Implications for future researches
Because of the internal heterogeneity and small number of including studies, our results show only moderate association between eosinopenia and sepsis. However, the reasons why eosinopenia could not be neglected in sepsis at least include: (1) the tight correlation between eosinopenia and acute inflammation or severe infection which is still a popular and cutting-edge research area in recent years[9–14, 27–30]; (2) the central role of eosinopenia in the regulation of immune network and homeostasis which have been proved as pivotal parts in the pathophysiology of sepsis[35].

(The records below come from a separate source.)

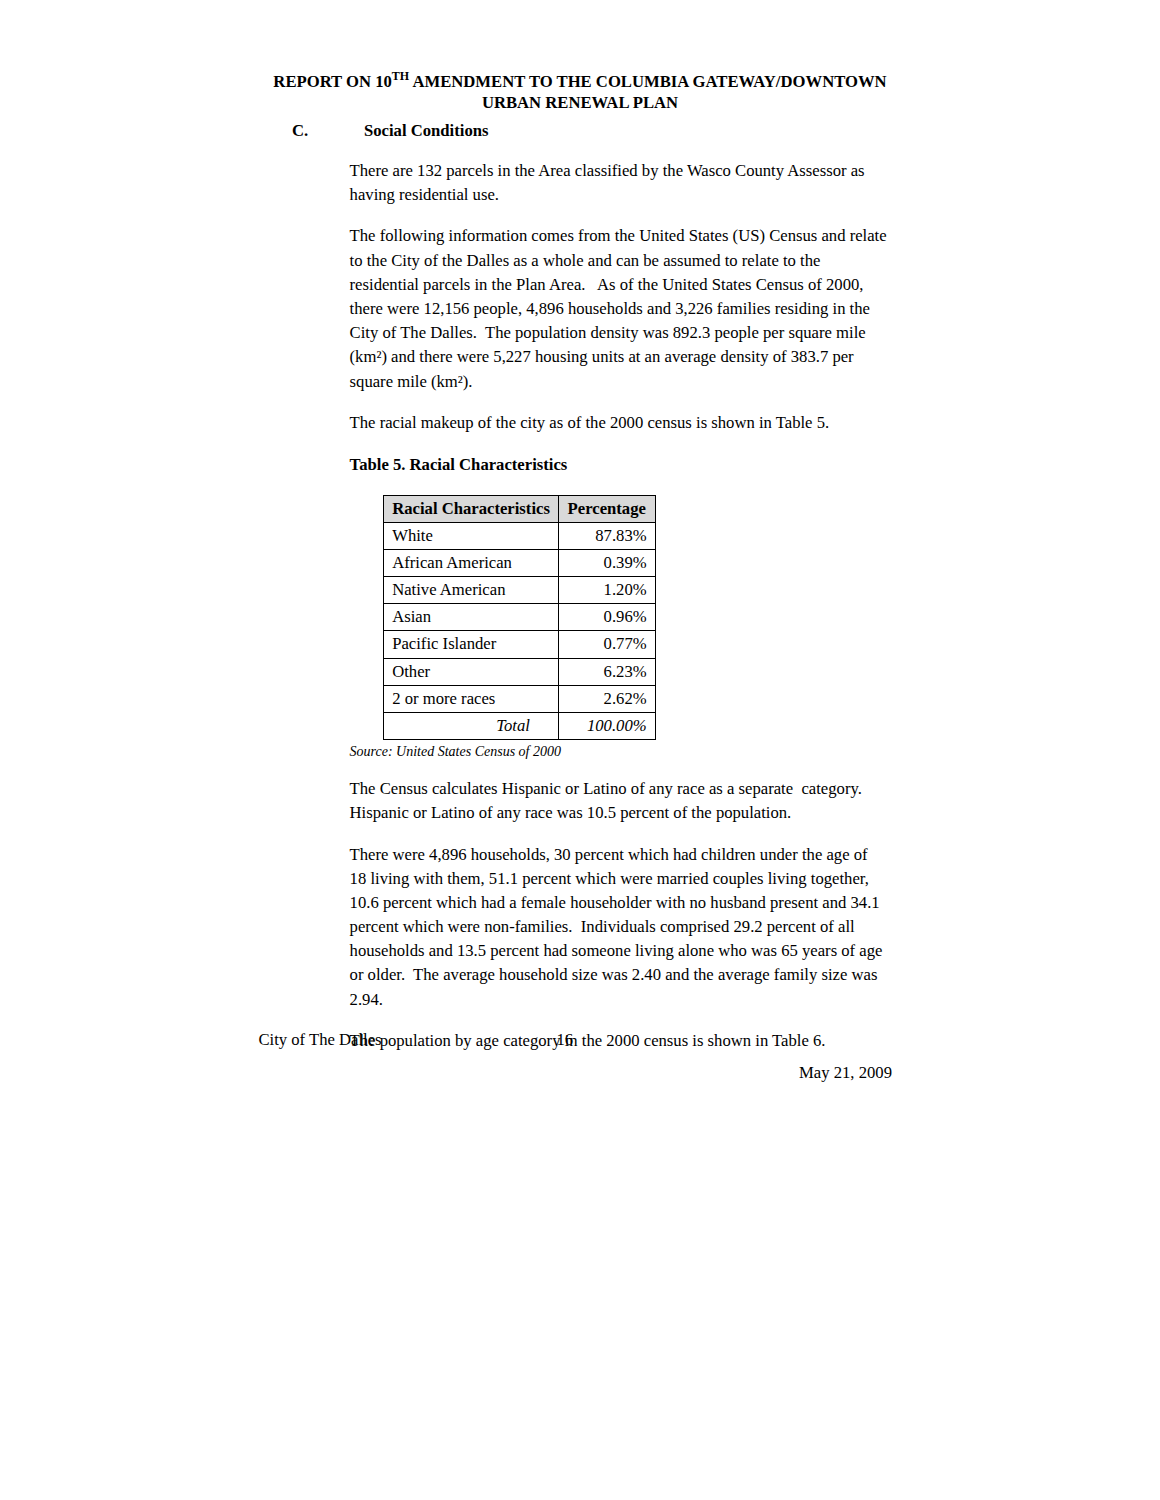REPORT ON 10TH AMENDMENT TO THE COLUMBIA GATEWAY/DOWNTOWN URBAN RENEWAL PLAN
C. Social Conditions
There are 132 parcels in the Area classified by the Wasco County Assessor as having residential use.
The following information comes from the United States (US) Census and relate to the City of the Dalles as a whole and can be assumed to relate to the residential parcels in the Plan Area. As of the United States Census of 2000, there were 12,156 people, 4,896 households and 3,226 families residing in the City of The Dalles. The population density was 892.3 people per square mile (km²) and there were 5,227 housing units at an average density of 383.7 per square mile (km²).
The racial makeup of the city as of the 2000 census is shown in Table 5.
Table 5. Racial Characteristics
| Racial Characteristics | Percentage |
| --- | --- |
| White | 87.83% |
| African American | 0.39% |
| Native American | 1.20% |
| Asian | 0.96% |
| Pacific Islander | 0.77% |
| Other | 6.23% |
| 2 or more races | 2.62% |
| Total | 100.00% |
Source: United States Census of 2000
The Census calculates Hispanic or Latino of any race as a separate category. Hispanic or Latino of any race was 10.5 percent of the population.
There were 4,896 households, 30 percent which had children under the age of 18 living with them, 51.1 percent which were married couples living together, 10.6 percent which had a female householder with no husband present and 34.1 percent which were non-families. Individuals comprised 29.2 percent of all households and 13.5 percent had someone living alone who was 65 years of age or older. The average household size was 2.40 and the average family size was 2.94.
The population by age category in the 2000 census is shown in Table 6.
City of The Dalles 16
May 21, 2009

Future researches are supposed to focus on the following three aspects: (1) whether eosinopenia could contribute to the diagnosis of sepsis caused by some specific pathogens; (2) whether eosinopenia show a significant advantage in the era of sepsis-3.0, given that the studies included in our meta-analysis were almost conducted before the emergence of sepsis-3.0 criteria[1]; (3) The two widely studied biomarkers, PCT and CRP, and other novel biomarkers, such as neutrophil CD64, presepsin, IL-27, cfDNA and miRNAs, also have been intensely examined, showing no definite and satisfactory diagnostic efficacy individually, while combination may provide better sensitivity and specificity [4, 36].
Limitation of the study
Firstly, the number of included studies is small, in spite of the extensive search of literature. Secondly, a significant heterogeneity exists in our analysis, and we did not find a single factor to account for it. Thirdly, these included studies spanned from 2008 to 2016, and was conducted in 7 different countries across 4 continents, which involves complicated factors such as healthcare system, detection sensitivity, antibiotic utilization, and ethnic characteristics.